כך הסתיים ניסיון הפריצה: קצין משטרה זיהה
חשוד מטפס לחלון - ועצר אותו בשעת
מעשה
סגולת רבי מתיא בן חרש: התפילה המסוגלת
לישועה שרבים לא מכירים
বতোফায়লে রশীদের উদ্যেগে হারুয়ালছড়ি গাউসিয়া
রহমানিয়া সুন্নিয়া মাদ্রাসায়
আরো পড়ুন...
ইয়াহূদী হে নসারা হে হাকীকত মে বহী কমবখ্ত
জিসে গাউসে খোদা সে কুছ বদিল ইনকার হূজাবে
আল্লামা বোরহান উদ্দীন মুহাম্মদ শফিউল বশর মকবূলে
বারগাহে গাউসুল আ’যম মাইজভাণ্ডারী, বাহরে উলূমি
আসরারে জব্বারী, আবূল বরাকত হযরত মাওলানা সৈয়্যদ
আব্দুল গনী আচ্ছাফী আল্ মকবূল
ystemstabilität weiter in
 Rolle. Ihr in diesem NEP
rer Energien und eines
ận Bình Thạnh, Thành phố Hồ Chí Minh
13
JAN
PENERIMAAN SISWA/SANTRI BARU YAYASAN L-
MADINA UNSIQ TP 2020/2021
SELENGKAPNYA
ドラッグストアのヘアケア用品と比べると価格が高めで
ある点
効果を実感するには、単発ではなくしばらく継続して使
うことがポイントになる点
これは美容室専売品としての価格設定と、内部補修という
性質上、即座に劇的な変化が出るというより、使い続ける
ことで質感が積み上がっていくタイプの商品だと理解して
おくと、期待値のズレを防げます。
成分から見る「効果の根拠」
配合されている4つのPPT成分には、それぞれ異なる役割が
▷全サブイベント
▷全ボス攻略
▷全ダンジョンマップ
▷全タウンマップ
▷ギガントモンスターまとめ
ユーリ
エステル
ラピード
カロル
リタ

_ _ _ _

| WHAT THE EXERCISE ASKS |
In the entries above, restate word for word the lines between the one holding "বারগাহে গাউসুল আ’যম মাইজভাণ্ডারী, বাহরে উলূমি" and the one holding "ことで質感が積み上がっていくタイプの商品だと理解して", inclusive, and nothing besides.

| EXPECTED ANSWER |
বারগাহে গাউসুল আ’যম মাইজভাণ্ডারী, বাহরে উলূমি
আসরারে জব্বারী, আবূল বরাকত হযরত মাওলানা সৈয়্যদ
আব্দুল গনী আচ্ছাফী আল্ মকবূল
ystemstabilität weiter in
 Rolle. Ihr in diesem NEP
rer Energien und eines
ận Bình Thạnh, Thành phố Hồ Chí Minh
13
JAN
PENERIMAAN SISWA/SANTRI BARU YAYASAN L-
MADINA UNSIQ TP 2020/2021
SELENGKAPNYA
ドラッグストアのヘアケア用品と比べると価格が高めで
ある点
効果を実感するには、単発ではなくしばらく継続して使
うことがポイントになる点
これは美容室専売品としての価格設定と、内部補修という
性質上、即座に劇的な変化が出るというより、使い続ける
ことで質感が積み上がっていくタイプの商品だと理解して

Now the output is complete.